Study skills 11# Tests without stress
So you think that you work best under pressure? That feeling overwhelmed during an exam period is as unavoidable as taxes and death? Well, think again. An exam period doesn’t have to be a hellish rollercoaster of sleepless nights and anxiety caused by caffeine overdose. There’s a way how to survive relatively intact if you’re smart about it.
Don’t be afraid to ask your teachers
Generally, teachers don’t want you to fail their subject. If there’s an exam coming, ask them for more details: What’s going to be on the test? Will lecture notes be enough or are you expected to study specific textbooks? Are there older tests available that would serve as samples? (You might want to ask senior students about that.) Get as many details as possible to help you prepare better and overcome that paralyzing fear of the unknown.
First of all, make sure you have all the materials at least two weeks before an exam. Collect all your notes, textbooks, handouts, fill the gaps when you missed a lecture, fetch that book from the library while you still can. That way you can avoid panic when you finally sit down to cram and find out that you’re missing something essential.

#### Things to do
1: From the study skills text, write out the passage starting at "Don’t be afraid" and ending at "of the unknown.".
2: Translate this sentence from the study skills text into Spanish: "Generally, teachers don’t want you to fail their subject."

#### Saved entries

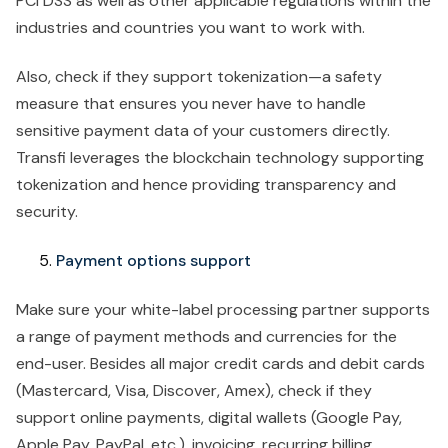
PCI DSS as well as other applicable regulations within the
industries and countries you want to work with.
Also, check if they support tokenization—a safety
measure that ensures you never have to handle
sensitive payment data of your customers directly.
Transfi leverages the blockchain technology supporting
tokenization and hence providing transparency and
security.
Payment options support
Make sure your white-label processing partner supports
a range of payment methods and currencies for the
end-user. Besides all major credit cards and debit cards
(Mastercard, Visa, Discover, Amex), check if they
support online payments, digital wallets (Google Pay,
Apple Pay, PayPal, etc.), invoicing, recurring billing,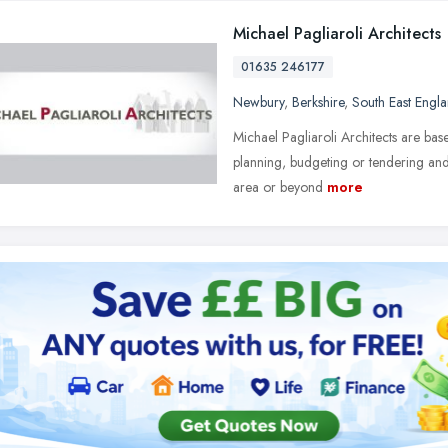
Michael Pagliaroli Architects
01635 246177
Newbury
,
Berkshire
,
South East Engl
Michael Pagliaroli Architects are b
planning, budgeting or tendering and
area or beyond
more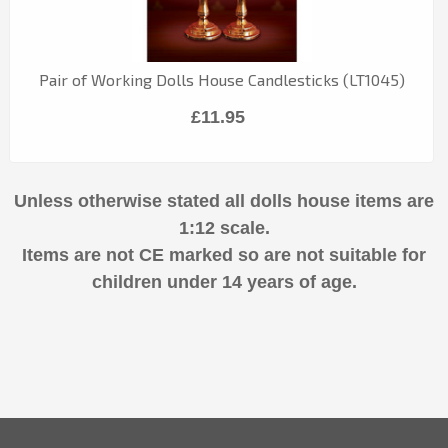
Pair of Working Dolls House Candlesticks (LT1045)
£11.95
Unless otherwise stated all dolls house items are
1:12 scale.
Items are not CE marked so are not suitable for
children under 14 years of age.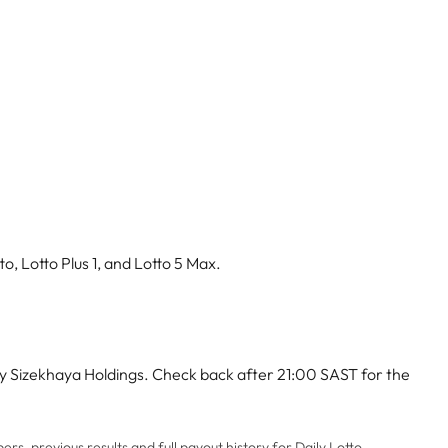
o, Lotto Plus 1, and Lotto 5 Max.
by Sizekhaya Holdings. Check back after 21:00 SAST for the
rs, previous results and full payout history for Daily Lotto,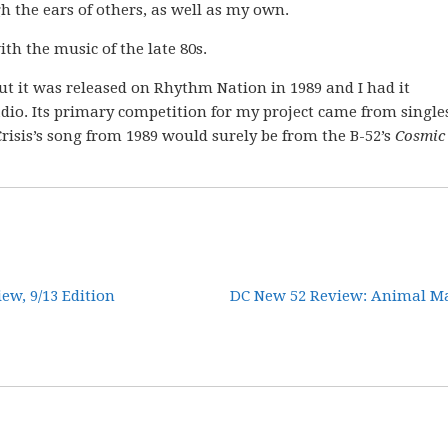
 the ears of others, as well as my own.
ith the music of the late 80s.
ut it was released on Rhythm Nation in 1989 and I had it
dio. Its primary competition for my project came from single
 Crisis’s song from 1989 would surely be from the B-52’s
Cosmic
w, 9/13 Edition
DC New 52 Review: Animal Ma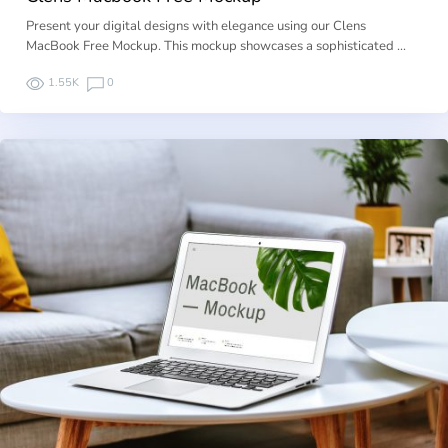
Present your digital designs with elegance using our Clens
MacBook Free Mockup. This mockup showcases a sophisticated …
1.55K
0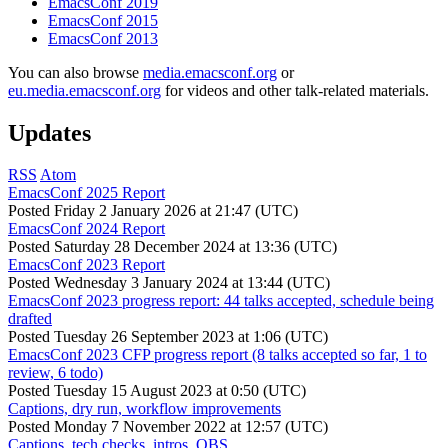
EmacsConf 2019
EmacsConf 2015
EmacsConf 2013
You can also browse
media.emacsconf.org
or
eu.media.emacsconf.org
for videos and other talk-related materials.
Updates
RSS
Atom
EmacsConf 2025 Report
Posted
Friday 2 January 2026 at 21:47 (UTC)
EmacsConf 2024 Report
Posted
Saturday 28 December 2024 at 13:36 (UTC)
EmacsConf 2023 Report
Posted
Wednesday 3 January 2024 at 13:44 (UTC)
EmacsConf 2023 progress report: 44 talks accepted, schedule being
drafted
Posted
Tuesday 26 September 2023 at 1:06 (UTC)
EmacsConf 2023 CFP progress report (8 talks accepted so far, 1 to
review, 6 todo)
Posted
Tuesday 15 August 2023 at 0:50 (UTC)
Captions, dry run, workflow improvements
Posted
Monday 7 November 2022 at 12:57 (UTC)
Captions, tech checks, intros, OBS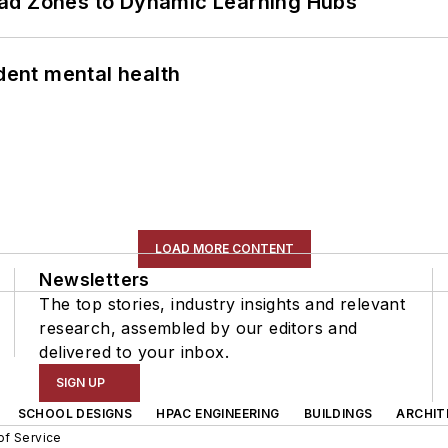
ead Zones to Dynamic Learning Hubs
ent mental health
LOAD MORE CONTENT
Newsletters
The top stories, industry insights and relevant
research, assembled by our editors and
delivered to your inbox.
SIGN UP
SCHOOL DESIGNS
HPAC ENGINEERING
BUILDINGS
ARCHIT
of Service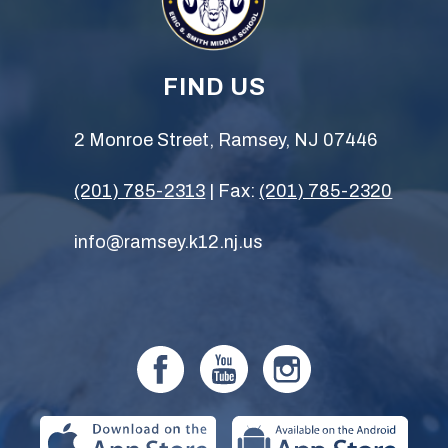
FIND US
2 Monroe Street, Ramsey, NJ 07446
(201) 785-2313
| Fax:
(201) 785-2320
info@ramsey.k12.nj.us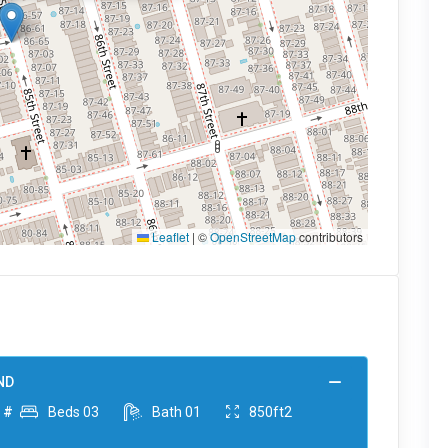
Leaflet
|
©
OpenStreetMap
contributors
ND
 #
Beds
03
Bath
01
850ft2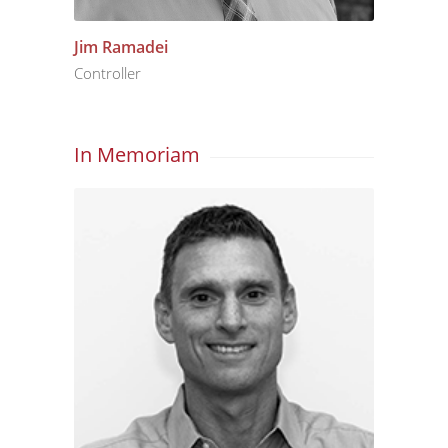
Jim Ramadei
Controller
In Memoriam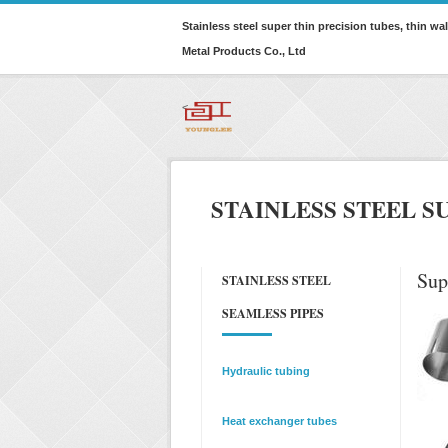
Stainless steel super thin precision tubes, thin w
Metal Products Co., Ltd
<
STAINLESS STEEL S
Sup
STAINLESS STEEL
SEAMLESS PIPES
Hydraulic tubing
Heat exchanger tubes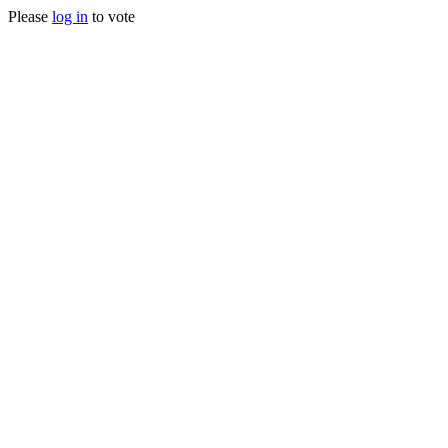
Please
log in
to vote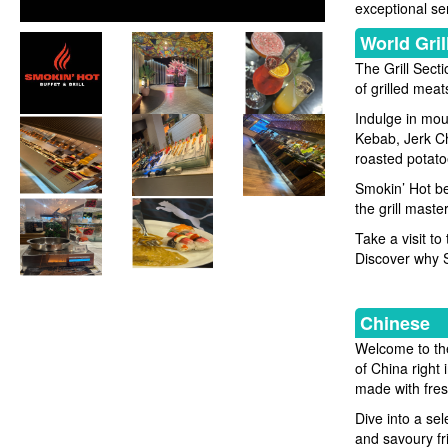
exceptional se
World Gril
The Grill Sect
of grilled meat
Indulge in mou
Kebab, Jerk Ch
roasted potato
Smokin’ Hot bel
the grill maste
Take a visit to
Discover why Sm
Chinese
Welcome to the
of China right 
made with fresh
Dive into a se
and savoury fr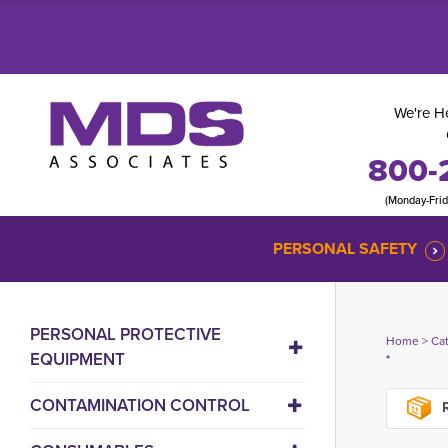
We're He
800-
(Monday-Fri
PERSONAL SAFETY
PERSONAL PROTECTIVE
Home
> 
Ca
EQUIPMENT
*
CONTAMINATION CONTROL
R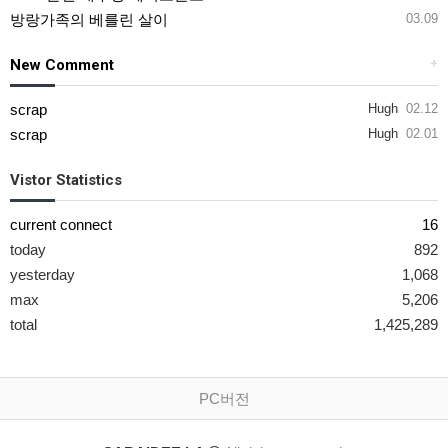
방랑가족의 베를린 살이
03.09
New Comment
+
scrap
Hugh
02.12
scrap
Hugh
02.01
Vistor Statistics
current connect
16
today
892
yesterday
1,068
max
5,206
total
1,425,289
PC버전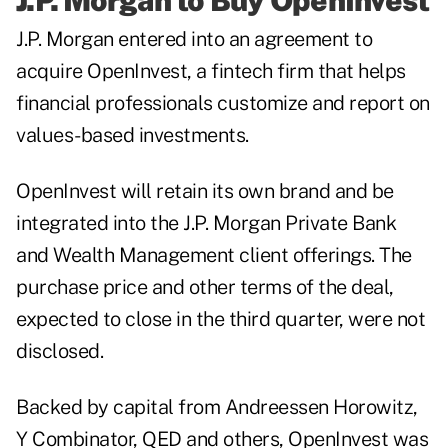
J.P. Morgan to Buy OpenInvest
J.P. Morgan entered into an agreement to
acquire OpenInvest, a fintech firm that helps
financial professionals customize and report on
values-based investments.
OpenInvest will retain its own brand and be
integrated into the J.P. Morgan Private Bank
and Wealth Management client offerings. The
purchase price and other terms of the deal,
expected to close in the third quarter, were not
disclosed.
Backed by capital from Andreessen Horowitz,
Y Combinator, QED and others, OpenInvest was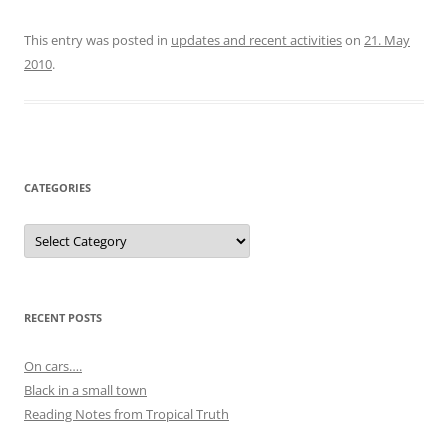
This entry was posted in
updates and recent activities
on
21. May
2010
.
CATEGORIES
Categories
RECENT POSTS
On cars….
Black in a small town
Reading Notes from Tropical Truth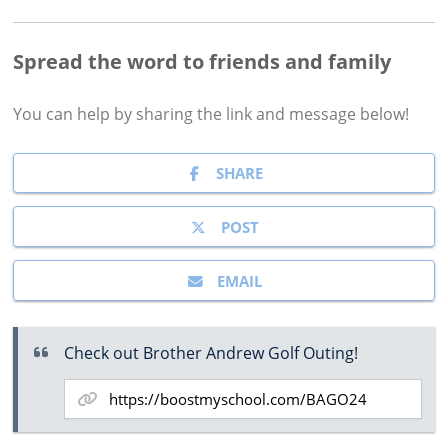
Spread the word to friends and family
You can help by sharing the
link and message
below!
SHARE
POST
EMAIL
Check out Brother Andrew Golf Outing!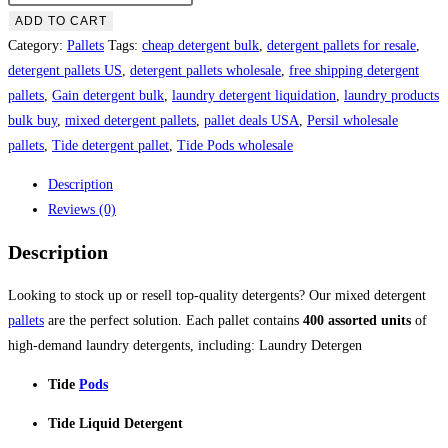
Laundry
ADD TO CART
Detergent
Category:
Pallets
Tags:
cheap detergent bulk
,
detergent pallets for resale
,
Pallets
detergent pallets US
,
detergent pallets wholesale
,
free shipping detergent
quantity
pallets
,
Gain detergent bulk
,
laundry detergent liquidation
,
laundry products
bulk buy
,
mixed detergent pallets
,
pallet deals USA
,
Persil wholesale
pallets
,
Tide detergent pallet
,
Tide Pods wholesale
Description
Reviews (0)
Description
Looking to stock up or resell top-quality detergents? Our mixed detergent
pallets
are the perfect solution. Each pallet contains
400 assorted units
of
high-demand laundry detergents, including: Laundry Detergen
Tide
Pods
Tide Liquid Detergent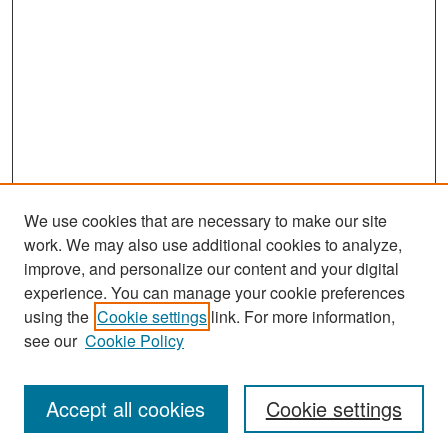
We use cookies that are necessary to make our site
work. We may also use additional cookies to analyze,
improve, and personalize our content and your digital
experience. You can manage your cookie preferences
Search
using the
Cookie settings
link. For more information,
see our
Cookie Policy
Enter search terms:
Accept all cookies
Cookie settings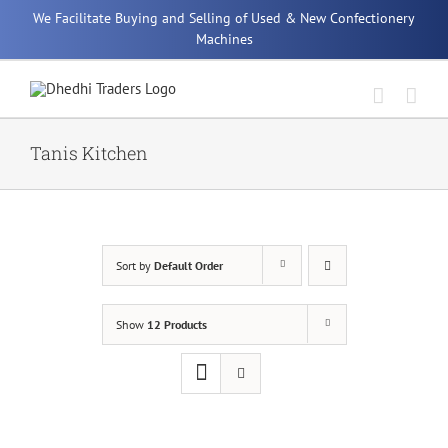
Skip
We Facilitate Buying and Selling of Used & New Confectionery
to
Machines
content
Tanis Kitchen
Sort by
Default Order
Show
12 Products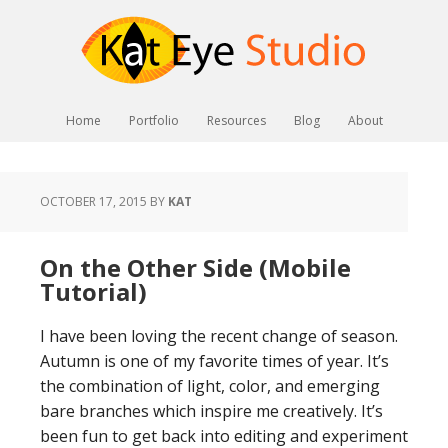
Home
Portfolio
Resources
Blog
About
OCTOBER 17, 2015
BY
KAT
On the Other Side (Mobile
Tutorial)
I have been loving the recent change of season.
Autumn is one of my favorite times of year. It’s
the combination of light, color, and emerging
bare branches which inspire me creatively. It’s
been fun to get back into editing and experiment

#### Completed exercise
1:
Don’t be afraid to ask your teachers
Generally, teachers don’t want you to fail their subject. If there’s an exam coming, ask them for more details: What’s going to be on the test? Will lecture notes be enough or are you expected to study specific textbooks? Are there older tests available that would serve as samples? (You might want to ask senior students about that.) Get as many details as possible to help you prepare better and overcome that paralyzing fear of the unknown.

2: En general, los profesores no quieren que suspendas su asignatura.